JP Morgan Asset Management’s Stephen Macklow-Smith says Europe’s ability to turn commodities into luxury brands provides cheap access to fast growing markets “wherever a global middle class is emerging”.
The co-manager of the £216m JP Morgan Europe fund explains that while issues with growth in Europe are driven primarily by the domestic economy, quoted Europe is able to tap into faster growing economies.
He says: “If you look at why the European economy is sluggish, it is because the domestic economy is struggling.
“However quoted Europe get around 50 per cent of their revenues from the domestic European economy, with the rest coming from faster growing economies that are all outside of Europe.”

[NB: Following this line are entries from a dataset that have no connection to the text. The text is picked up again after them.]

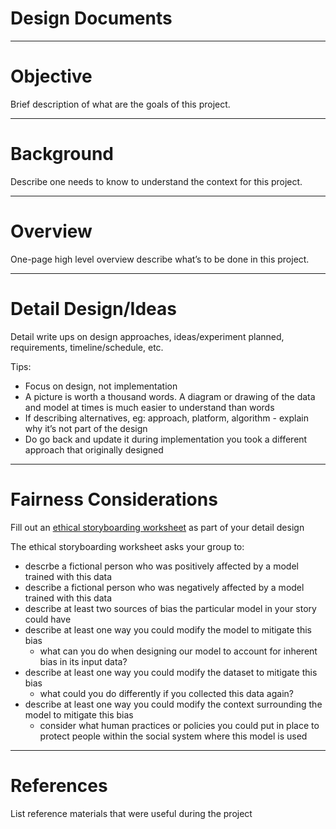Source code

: # Design Documents

---

# Objective
Brief description of what are the goals of this project.

---

# Background
Describe one needs to know to understand the context for this project.

---

# Overview
One-page high level overview describe what’s to be done in this project.

---

# Detail Design/Ideas
Detail write ups on design approaches, ideas/experiment planned, requirements, timeline/schedule, etc.

Tips:
* Focus on design, not implementation
* A picture is worth a thousand words.  A diagram or drawing of the data and model at times is much easier to understand than words
* If describing alternatives, eg: approach, platform, algorithm - explain why it’s not part of the design
* Do go back and update it during implementation you took a different approach that originally designed

---

# Fairness Considerations
Fill out an [ethical storyboarding worksheet](https://docs.google.com/document/d/1DyWrmHpebD9WsROXK3ncC2GTfz90AgMYutkpfDeKwLY/edit) as part of your detail design

The ethical storyboarding worksheet asks your group to:
* descrbe a fictional person who was positively affected by a model trained with this data
* describe a fictional person who was negatively affected by a model trained with this data
* describe at least two sources of bias the particular model in your story could have
* describe at least one way you could modify the model to mitigate this bias
  * what can you do when designing our model to account for inherent bias in its input data?
* describe at least one way you could modify the dataset to mitigate this bias 
  * what could you do differently if you collected this data again? 
* describe at least one way you could modify the context surrounding the model to mitigate this bias
  * consider what human practices or policies you could put in place to protect people within the social system where this model is used

---

# References
List reference materials that were useful during the project
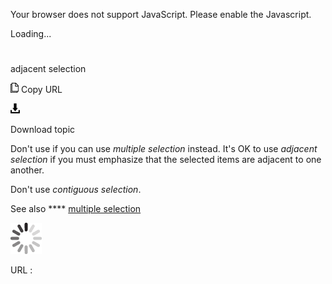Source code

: Your browser does not support JavaScript. Please enable the Javascript.

Loading...

# 

adjacent selection

![Copy URL](adjacent-selection_files/Copy.png)
Copy URL

![Download](adjacent-selection_files/Download.png)

Download topic

Don't use if you can use *multiple selection* instead. It's OK to use *adjacent selection* if you must emphasize that the selected items are adjacent to one another.

Don't use *contiguous selection*.

See also **** [multiple selection](https://worldready.cloudapp.net/Styleguide/Read?id=2700&topicid=32286)

![In progress](adjacent-selection_files/activity-large.gif)

URL :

Macklow-Smith details that many European stocks are able to access faster growing economies as a result of the “particular European skill” of transforming commodity products into luxury brands.

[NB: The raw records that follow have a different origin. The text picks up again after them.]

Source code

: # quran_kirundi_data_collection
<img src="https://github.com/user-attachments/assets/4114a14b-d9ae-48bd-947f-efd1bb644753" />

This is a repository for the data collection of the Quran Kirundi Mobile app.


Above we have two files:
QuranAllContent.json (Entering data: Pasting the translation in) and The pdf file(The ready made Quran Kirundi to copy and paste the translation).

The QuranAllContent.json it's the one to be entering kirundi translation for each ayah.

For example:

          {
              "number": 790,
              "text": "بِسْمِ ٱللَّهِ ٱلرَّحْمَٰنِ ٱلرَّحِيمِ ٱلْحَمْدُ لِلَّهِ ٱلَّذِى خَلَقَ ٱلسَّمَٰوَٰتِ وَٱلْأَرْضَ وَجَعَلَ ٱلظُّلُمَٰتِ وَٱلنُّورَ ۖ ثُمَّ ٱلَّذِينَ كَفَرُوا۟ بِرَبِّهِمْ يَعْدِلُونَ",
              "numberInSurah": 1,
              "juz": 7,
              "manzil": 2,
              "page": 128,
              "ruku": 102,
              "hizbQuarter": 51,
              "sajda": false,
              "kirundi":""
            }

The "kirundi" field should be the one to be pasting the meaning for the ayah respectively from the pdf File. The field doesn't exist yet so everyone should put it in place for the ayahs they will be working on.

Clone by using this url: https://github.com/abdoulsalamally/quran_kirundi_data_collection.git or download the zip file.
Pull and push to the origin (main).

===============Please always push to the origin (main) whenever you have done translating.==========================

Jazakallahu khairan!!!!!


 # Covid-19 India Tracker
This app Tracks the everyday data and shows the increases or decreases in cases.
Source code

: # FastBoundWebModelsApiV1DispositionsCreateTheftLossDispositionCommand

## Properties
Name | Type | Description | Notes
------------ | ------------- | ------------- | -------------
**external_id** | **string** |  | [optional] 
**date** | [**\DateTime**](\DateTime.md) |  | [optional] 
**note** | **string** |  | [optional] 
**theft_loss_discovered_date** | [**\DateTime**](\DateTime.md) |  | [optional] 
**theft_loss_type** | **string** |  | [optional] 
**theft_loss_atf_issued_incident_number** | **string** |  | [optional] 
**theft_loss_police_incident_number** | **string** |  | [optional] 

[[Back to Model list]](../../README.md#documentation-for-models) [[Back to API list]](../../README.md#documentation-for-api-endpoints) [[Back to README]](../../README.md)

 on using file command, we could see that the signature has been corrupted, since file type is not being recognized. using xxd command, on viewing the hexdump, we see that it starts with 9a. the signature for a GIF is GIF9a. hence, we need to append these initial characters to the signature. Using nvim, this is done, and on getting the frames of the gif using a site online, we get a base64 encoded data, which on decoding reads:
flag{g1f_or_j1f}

He says: “Europe has mastered the skill of turning commodities into luxuries. Their great strength is the ability to make a product that the rest of the world will queue up to buy.”
Nespresso coffee, produced by Nestle, one of the biggest manufacturers of soluble coffee in the world, is an example of such a brand, says Macklow-Smith.

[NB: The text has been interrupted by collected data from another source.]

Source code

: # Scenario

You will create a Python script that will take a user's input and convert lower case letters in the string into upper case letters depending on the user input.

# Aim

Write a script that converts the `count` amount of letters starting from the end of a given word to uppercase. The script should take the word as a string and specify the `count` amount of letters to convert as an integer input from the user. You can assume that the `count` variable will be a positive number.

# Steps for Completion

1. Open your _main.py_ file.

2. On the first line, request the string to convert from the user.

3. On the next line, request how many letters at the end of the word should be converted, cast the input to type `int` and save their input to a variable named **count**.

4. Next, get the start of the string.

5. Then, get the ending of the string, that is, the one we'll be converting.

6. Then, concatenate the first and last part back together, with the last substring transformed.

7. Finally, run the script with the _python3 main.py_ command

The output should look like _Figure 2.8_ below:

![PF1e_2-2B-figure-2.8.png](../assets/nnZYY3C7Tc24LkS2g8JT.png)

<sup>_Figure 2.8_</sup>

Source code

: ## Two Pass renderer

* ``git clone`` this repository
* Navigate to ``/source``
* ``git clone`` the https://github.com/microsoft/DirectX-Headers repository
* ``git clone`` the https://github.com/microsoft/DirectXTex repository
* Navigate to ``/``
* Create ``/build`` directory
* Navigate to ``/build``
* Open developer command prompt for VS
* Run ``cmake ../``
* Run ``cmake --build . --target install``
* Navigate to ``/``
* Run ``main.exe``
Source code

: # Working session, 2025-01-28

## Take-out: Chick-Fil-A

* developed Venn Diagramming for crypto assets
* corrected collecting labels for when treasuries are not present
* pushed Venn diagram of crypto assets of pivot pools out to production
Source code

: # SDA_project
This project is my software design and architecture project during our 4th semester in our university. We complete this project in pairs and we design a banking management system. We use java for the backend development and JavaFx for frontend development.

He adds: “Soluble coffee is a commodity and the cost of manufacturing is very low and the price is very low as well.
“How do you turn this into a luxury? You create Nespresso. It is all about the brand, the Nespresso bars and ad campaign with George Clooney.”
The fund currently features Nestle as part of its top 10 holdings as well as producer of the brand Stella Artois, Anheuser-Busch InBev.
Macklow-Smith goes onto argue that concerns over whether a currency collapse in Europe may be a threat to exports currently provides an opportunity for this type of stock.
He says: “If the currency collapses of course it is going to be an issue. However if it doesn’t what you get is companies with a massive export reach and exposure to a burgeoning global middle class that are also cheap because people are worried that the euro won’t survive.”
The recent slowdown in emerging markets currently poses a potential issue for Europe’s export brands, says Macklow Smith, but there is also flexibility to look elsewhere. He adds: “These companies are led by wherever there a global middle class is emerging.”